The rebellion had begun.
A riot is an organic thing that needs fuel to grow from a small spark of resistance (“Quit shoving me, you dirty pig!”) to physical acts all happening simultaneously. That was Stonewall. It wasn’t a series of carefully choreographed movie moments. It was a riot and a rebellion and the start of a revolution.

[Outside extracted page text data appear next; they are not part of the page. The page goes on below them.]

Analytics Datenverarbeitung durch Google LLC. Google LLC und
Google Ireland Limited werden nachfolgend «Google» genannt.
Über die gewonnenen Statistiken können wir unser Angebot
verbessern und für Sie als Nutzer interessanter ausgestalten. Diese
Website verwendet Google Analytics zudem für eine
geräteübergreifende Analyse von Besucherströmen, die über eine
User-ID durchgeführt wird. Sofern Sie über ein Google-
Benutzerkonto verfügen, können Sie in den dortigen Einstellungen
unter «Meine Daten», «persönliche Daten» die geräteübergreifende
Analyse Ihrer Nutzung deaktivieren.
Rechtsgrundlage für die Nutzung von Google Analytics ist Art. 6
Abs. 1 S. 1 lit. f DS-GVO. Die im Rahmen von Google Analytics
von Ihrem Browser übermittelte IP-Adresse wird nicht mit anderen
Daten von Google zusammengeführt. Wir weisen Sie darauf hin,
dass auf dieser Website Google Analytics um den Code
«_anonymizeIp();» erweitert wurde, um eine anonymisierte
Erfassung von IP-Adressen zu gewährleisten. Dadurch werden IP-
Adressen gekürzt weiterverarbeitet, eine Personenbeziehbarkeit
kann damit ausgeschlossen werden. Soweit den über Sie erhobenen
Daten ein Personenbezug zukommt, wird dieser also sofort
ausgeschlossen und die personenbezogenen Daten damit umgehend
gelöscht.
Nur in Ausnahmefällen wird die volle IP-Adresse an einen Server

We really don’t need to make it a “Moment by Kodak” in “SurroundSoundCinemascope” for your “viewing pleasure” for it to have meaning.
Bricks don’t make riots…people do.
So yay for people like Marsha P. Johnson and Sylvia Rivera and “that mysteriously feisty lesbian” and Raymond Castro and Marilyn Fowler and Jackie Hormona and Craig Rodwell and Dave Van Ronk, (the straight folk singer who fought back that night and got arrested), and the hundreds of others who waged war that first night and the other 4 nights of Stonewall Rioting over the next week.
Even a big yay for that magic brick while remembering it took a Greenwich Village full of freaky angry people to fight for equality.
Thank you freaky angry fed up Village people!